Did people literally believe in Kek? Probably not. But Kekism, as a unifying narrative, and as a community, can tell us much about the alt-right more broadly.
For adherents, the god of lulz represented both sides of their foundational ideology: a religious hunger for an imagined “meaningful” past and an obsession with irony predicated on the idea that the world is fundamentally meaningless, anyway.
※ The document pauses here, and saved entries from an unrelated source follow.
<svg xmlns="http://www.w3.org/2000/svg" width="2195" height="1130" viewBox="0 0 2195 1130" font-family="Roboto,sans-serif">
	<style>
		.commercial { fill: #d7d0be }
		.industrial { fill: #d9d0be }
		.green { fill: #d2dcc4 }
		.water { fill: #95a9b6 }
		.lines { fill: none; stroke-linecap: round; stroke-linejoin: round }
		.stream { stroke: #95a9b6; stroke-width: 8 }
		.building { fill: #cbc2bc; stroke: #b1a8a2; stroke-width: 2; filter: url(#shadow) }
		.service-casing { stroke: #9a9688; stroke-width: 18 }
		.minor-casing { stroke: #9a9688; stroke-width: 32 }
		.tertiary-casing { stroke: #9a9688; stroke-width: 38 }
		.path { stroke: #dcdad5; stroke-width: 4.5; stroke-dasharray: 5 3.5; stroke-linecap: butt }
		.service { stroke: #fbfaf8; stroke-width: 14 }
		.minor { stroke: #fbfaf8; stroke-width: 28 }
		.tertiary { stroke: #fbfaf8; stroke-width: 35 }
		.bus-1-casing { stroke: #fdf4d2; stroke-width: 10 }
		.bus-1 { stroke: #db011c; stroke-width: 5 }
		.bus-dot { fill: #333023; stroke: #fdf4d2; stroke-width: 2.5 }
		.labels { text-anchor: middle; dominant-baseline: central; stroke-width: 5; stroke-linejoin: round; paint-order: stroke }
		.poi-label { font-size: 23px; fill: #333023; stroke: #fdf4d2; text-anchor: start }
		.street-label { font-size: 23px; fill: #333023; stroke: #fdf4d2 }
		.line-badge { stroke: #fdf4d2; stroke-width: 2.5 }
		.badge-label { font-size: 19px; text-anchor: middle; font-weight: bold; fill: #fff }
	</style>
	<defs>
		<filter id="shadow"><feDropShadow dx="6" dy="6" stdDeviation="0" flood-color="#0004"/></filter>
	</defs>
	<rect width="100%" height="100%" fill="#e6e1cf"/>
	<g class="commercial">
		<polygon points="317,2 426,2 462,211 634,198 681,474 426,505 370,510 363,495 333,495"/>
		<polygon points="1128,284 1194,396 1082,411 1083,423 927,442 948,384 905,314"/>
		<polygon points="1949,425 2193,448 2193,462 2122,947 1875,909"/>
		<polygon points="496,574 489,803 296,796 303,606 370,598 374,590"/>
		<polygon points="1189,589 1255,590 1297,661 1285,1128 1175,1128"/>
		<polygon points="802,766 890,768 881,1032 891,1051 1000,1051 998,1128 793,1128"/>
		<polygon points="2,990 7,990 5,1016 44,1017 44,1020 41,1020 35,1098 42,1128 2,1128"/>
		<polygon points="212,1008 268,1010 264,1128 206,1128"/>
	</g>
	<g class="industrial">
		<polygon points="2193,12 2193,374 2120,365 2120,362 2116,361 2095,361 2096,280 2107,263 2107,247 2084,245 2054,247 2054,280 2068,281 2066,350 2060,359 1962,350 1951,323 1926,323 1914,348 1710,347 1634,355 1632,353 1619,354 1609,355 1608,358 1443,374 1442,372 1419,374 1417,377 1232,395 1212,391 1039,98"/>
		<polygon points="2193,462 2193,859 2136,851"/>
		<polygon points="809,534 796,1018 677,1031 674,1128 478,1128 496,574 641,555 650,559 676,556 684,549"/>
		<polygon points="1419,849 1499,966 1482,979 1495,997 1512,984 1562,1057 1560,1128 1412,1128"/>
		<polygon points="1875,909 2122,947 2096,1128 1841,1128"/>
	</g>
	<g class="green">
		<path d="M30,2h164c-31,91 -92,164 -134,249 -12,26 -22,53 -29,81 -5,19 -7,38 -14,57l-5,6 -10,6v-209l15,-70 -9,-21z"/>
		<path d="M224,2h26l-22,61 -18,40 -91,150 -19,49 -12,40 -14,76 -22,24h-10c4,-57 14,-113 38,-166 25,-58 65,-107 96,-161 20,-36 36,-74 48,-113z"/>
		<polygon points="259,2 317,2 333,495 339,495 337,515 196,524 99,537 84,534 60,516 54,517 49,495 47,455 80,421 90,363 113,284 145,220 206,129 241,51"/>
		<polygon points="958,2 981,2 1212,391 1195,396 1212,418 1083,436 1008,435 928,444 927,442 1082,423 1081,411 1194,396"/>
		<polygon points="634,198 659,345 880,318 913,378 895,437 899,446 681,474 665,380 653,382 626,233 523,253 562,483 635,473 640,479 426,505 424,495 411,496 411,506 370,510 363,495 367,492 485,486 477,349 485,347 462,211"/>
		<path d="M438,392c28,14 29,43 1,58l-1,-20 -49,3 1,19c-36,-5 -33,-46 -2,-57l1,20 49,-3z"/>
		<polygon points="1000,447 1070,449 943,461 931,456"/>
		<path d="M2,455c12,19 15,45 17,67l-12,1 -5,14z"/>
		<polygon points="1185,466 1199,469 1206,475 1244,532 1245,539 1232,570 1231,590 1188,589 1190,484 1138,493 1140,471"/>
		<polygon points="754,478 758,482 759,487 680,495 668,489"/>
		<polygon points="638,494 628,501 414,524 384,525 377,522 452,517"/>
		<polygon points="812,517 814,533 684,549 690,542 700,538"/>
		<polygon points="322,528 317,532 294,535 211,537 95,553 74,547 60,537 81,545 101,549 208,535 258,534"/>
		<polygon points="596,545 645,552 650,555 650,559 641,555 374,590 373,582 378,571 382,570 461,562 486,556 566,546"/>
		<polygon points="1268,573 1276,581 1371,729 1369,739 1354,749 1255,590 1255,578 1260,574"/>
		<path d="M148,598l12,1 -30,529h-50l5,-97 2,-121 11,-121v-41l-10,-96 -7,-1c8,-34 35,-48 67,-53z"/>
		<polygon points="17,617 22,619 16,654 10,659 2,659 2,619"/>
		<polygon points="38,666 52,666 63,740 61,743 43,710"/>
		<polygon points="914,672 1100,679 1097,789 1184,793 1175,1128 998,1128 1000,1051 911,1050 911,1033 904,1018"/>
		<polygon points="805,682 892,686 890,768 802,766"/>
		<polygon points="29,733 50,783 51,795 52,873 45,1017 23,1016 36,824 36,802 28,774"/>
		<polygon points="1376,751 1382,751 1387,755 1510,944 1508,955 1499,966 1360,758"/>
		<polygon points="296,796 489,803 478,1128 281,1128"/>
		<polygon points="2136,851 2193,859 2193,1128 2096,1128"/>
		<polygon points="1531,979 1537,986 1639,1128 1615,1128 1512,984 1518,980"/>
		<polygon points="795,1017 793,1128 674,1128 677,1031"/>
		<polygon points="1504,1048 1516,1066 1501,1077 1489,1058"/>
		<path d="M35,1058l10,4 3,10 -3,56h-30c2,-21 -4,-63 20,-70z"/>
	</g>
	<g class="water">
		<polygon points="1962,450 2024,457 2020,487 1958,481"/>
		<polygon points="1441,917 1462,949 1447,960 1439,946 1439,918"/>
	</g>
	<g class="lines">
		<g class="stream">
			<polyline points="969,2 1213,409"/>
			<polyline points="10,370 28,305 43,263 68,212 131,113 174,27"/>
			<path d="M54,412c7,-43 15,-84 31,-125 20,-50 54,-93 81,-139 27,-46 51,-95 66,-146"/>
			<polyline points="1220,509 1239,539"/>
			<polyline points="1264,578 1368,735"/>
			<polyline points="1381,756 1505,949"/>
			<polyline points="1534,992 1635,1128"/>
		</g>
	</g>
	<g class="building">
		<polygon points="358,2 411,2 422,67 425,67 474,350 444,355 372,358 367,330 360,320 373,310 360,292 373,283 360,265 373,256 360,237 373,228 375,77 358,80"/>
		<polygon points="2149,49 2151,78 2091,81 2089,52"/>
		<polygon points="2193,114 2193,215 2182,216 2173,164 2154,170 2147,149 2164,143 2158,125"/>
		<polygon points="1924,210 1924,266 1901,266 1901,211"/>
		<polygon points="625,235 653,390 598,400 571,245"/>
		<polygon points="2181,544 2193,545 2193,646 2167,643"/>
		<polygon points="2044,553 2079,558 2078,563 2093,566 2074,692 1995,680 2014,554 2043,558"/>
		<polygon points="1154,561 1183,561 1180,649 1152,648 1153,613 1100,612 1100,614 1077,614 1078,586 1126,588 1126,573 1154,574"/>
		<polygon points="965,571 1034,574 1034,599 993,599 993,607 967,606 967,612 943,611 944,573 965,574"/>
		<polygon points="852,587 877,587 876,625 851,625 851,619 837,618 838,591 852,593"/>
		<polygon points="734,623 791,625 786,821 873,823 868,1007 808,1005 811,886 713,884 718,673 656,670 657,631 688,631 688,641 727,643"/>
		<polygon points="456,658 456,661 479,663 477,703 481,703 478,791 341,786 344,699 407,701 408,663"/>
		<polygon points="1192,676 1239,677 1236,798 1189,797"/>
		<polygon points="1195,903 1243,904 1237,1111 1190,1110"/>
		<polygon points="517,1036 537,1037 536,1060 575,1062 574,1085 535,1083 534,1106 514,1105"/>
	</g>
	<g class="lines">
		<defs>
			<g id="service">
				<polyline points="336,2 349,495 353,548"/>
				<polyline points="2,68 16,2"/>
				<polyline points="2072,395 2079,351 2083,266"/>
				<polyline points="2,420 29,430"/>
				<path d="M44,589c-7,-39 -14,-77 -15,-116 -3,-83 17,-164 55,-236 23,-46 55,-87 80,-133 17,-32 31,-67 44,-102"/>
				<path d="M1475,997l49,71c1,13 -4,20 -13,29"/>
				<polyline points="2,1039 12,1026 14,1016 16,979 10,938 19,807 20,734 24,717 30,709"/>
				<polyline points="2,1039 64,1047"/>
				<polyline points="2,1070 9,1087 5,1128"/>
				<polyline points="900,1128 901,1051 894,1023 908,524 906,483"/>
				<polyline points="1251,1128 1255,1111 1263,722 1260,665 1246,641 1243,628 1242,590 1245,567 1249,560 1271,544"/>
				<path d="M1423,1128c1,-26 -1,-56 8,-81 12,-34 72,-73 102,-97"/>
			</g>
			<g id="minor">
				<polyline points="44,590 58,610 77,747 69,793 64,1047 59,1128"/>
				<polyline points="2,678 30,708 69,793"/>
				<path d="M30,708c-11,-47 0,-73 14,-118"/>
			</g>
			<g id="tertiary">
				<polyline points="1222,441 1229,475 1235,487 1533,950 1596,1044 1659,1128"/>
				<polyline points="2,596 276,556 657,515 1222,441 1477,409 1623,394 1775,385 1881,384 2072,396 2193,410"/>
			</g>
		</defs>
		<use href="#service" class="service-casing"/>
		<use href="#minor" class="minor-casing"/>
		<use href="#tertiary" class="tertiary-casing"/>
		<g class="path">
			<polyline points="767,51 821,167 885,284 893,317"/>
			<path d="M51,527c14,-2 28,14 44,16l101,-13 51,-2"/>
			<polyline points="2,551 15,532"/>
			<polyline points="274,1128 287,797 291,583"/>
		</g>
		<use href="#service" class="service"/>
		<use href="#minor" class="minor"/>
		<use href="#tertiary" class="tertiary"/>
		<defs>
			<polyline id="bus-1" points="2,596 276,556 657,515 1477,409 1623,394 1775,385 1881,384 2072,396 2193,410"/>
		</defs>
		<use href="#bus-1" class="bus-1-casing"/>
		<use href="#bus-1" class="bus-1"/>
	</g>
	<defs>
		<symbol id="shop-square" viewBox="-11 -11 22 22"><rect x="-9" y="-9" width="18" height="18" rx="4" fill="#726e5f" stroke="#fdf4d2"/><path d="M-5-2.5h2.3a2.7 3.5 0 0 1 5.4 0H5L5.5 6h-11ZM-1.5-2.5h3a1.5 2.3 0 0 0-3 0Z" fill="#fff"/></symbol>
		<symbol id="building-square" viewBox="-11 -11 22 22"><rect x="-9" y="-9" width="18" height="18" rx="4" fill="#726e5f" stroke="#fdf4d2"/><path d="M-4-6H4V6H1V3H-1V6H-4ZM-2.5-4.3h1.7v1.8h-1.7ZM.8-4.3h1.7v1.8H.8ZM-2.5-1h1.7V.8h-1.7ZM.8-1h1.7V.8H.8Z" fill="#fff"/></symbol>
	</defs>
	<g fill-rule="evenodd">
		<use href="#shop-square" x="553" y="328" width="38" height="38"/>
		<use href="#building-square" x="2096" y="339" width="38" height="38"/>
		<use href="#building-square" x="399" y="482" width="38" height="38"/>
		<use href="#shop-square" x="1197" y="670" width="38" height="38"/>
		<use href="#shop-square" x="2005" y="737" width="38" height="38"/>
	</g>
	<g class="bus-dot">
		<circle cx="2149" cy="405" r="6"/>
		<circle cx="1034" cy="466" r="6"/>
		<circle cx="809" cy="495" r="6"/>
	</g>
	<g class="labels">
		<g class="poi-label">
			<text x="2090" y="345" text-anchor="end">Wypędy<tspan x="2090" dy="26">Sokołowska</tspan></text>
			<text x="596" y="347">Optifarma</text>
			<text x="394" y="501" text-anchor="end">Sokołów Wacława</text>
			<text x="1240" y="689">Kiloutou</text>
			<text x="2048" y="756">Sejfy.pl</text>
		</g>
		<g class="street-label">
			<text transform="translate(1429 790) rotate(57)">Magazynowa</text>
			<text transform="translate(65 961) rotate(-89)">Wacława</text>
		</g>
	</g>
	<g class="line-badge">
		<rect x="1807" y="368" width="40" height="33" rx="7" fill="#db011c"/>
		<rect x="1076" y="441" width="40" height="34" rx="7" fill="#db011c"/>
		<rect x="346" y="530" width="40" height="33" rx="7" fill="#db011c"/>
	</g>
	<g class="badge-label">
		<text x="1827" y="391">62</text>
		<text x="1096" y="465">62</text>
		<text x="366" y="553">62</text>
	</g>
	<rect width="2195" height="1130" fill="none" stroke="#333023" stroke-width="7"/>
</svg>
What did it matter who lives or who dies, who is murdered and who remains if the world is one giant troll?
What is the difference between being a genuine hero and being “an hero,” the latter a term for a suicide popularized on 4Chan, taken from a well-intentioned friend’s misspelling on the Myspace memorial page of a child who had, indeed, killed himself.
To understand the racial and religious hatreds of the alt-right is only half the battle. We must also understand the profound, and insidious, spiritual alienation at its heart. It’s a religion of nonsense, of trolling, of lulz in which innocent deaths — the very real human cost — don’t even register as mattering.
After the 2018 Toronto van attack, self-proclaimed “incels” and other denizens of the alt-right internet celebrated. The killer had openly cast his attack as the beginning of a war against women: particularly the attractive “Staceys” who dared to reject men like him.
“I prefer acid attacks to mass killings, though,” one poster mused, “wonder who is going to do a ‘mass acid attack.’ He will have zero kills to his high score but in my book he’d have beaten all the high scores by virtue of lives.”
The language used here, of “kills” and “high scores” comes from gaming culture. Within alt-right culture, “kills” and “high scores” translate fluidly from online to the real world, or what they call “meatspace.” Life — like “World of Warcraft” — is just one big nonsense video game.